• [SET EXERCISE 1]
According to the issue page, who created the issue?
• [SET EXERCISE 2]
Reproduce the listing verbatim, the stretch from the line that contains "pose: elev=183.2 azim=95.1" through the end of the listing, both ends included.

• [READING TEXT]
----------

This issue tracker has been migrated to GitHub, and is currently read-only.
For more information, see the GitHub FAQs in the Python's Developer Guide.

classification
Title: Python 3.9.6 scan_dir returns filenotfound on long paths, but os_walk does not
Type: crash Stage: patch review
Components: IO, Tests, Windows Versions: Python 3.9
process
Status: open Resolution:
Dependencies: Superseder:
Assigned To: Nosy List: eryksun, jkloth, jschwar313, paul.moore, serhiy.storchaka, steve.dower, tim.golden, zach.ware
Priority: normal Keywords: patch

Created on 2021-12-15 14:54 by jschwar313, last changed 2022-04-11 14:59 by admin.

Files
File name Uploaded Description Edit
test_dir_scan_dir.py jschwar313, 2021-12-15 14:54 can be used to show filenotfound issue with long directory names. os_walk does not do the same thing.

----------

• [DATASET EXTRACT]
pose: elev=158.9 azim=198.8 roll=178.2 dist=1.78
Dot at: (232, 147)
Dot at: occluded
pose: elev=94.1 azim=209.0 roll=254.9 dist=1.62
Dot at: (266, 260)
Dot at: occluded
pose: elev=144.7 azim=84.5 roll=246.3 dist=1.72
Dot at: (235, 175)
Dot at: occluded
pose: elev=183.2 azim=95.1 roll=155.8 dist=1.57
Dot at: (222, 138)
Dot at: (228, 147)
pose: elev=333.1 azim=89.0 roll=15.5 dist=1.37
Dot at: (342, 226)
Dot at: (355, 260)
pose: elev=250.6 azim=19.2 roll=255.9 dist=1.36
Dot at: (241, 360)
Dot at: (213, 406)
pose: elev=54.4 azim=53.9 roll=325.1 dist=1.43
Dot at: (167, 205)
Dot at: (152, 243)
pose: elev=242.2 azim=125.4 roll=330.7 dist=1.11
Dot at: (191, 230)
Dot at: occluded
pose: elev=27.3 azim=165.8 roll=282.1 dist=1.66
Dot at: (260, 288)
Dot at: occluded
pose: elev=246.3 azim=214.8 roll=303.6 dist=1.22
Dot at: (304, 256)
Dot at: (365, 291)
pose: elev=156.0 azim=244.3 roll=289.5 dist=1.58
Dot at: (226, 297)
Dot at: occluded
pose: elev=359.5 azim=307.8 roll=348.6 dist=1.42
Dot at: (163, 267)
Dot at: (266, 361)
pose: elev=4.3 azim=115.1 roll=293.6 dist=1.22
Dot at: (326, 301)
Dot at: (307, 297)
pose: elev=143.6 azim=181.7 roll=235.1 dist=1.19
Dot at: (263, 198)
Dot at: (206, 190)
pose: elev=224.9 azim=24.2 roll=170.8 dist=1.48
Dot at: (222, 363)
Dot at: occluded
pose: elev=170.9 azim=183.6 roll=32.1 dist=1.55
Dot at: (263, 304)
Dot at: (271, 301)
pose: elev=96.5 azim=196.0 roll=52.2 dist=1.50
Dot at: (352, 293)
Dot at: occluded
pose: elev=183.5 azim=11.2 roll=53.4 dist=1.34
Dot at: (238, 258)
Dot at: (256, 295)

----------

• [FULL RESPONSE 1]
jschwar313

• [FULL RESPONSE 2]
pose: elev=183.2 azim=95.1 roll=155.8 dist=1.57
Dot at: (222, 138)
Dot at: (228, 147)
pose: elev=333.1 azim=89.0 roll=15.5 dist=1.37
Dot at: (342, 226)
Dot at: (355, 260)
pose: elev=250.6 azim=19.2 roll=255.9 dist=1.36
Dot at: (241, 360)
Dot at: (213, 406)
pose: elev=54.4 azim=53.9 roll=325.1 dist=1.43
Dot at: (167, 205)
Dot at: (152, 243)
pose: elev=242.2 azim=125.4 roll=330.7 dist=1.11
Dot at: (191, 230)
Dot at: occluded
pose: elev=27.3 azim=165.8 roll=282.1 dist=1.66
Dot at: (260, 288)
Dot at: occluded
pose: elev=246.3 azim=214.8 roll=303.6 dist=1.22
Dot at: (304, 256)
Dot at: (365, 291)
pose: elev=156.0 azim=244.3 roll=289.5 dist=1.58
Dot at: (226, 297)
Dot at: occluded
pose: elev=359.5 azim=307.8 roll=348.6 dist=1.42
Dot at: (163, 267)
Dot at: (266, 361)
pose: elev=4.3 azim=115.1 roll=293.6 dist=1.22
Dot at: (326, 301)
Dot at: (307, 297)
pose: elev=143.6 azim=181.7 roll=235.1 dist=1.19
Dot at: (263, 198)
Dot at: (206, 190)
pose: elev=224.9 azim=24.2 roll=170.8 dist=1.48
Dot at: (222, 363)
Dot at: occluded
pose: elev=170.9 azim=183.6 roll=32.1 dist=1.55
Dot at: (263, 304)
Dot at: (271, 301)
pose: elev=96.5 azim=196.0 roll=52.2 dist=1.50
Dot at: (352, 293)
Dot at: occluded
pose: elev=183.5 azim=11.2 roll=53.4 dist=1.34
Dot at: (238, 258)
Dot at: (256, 295)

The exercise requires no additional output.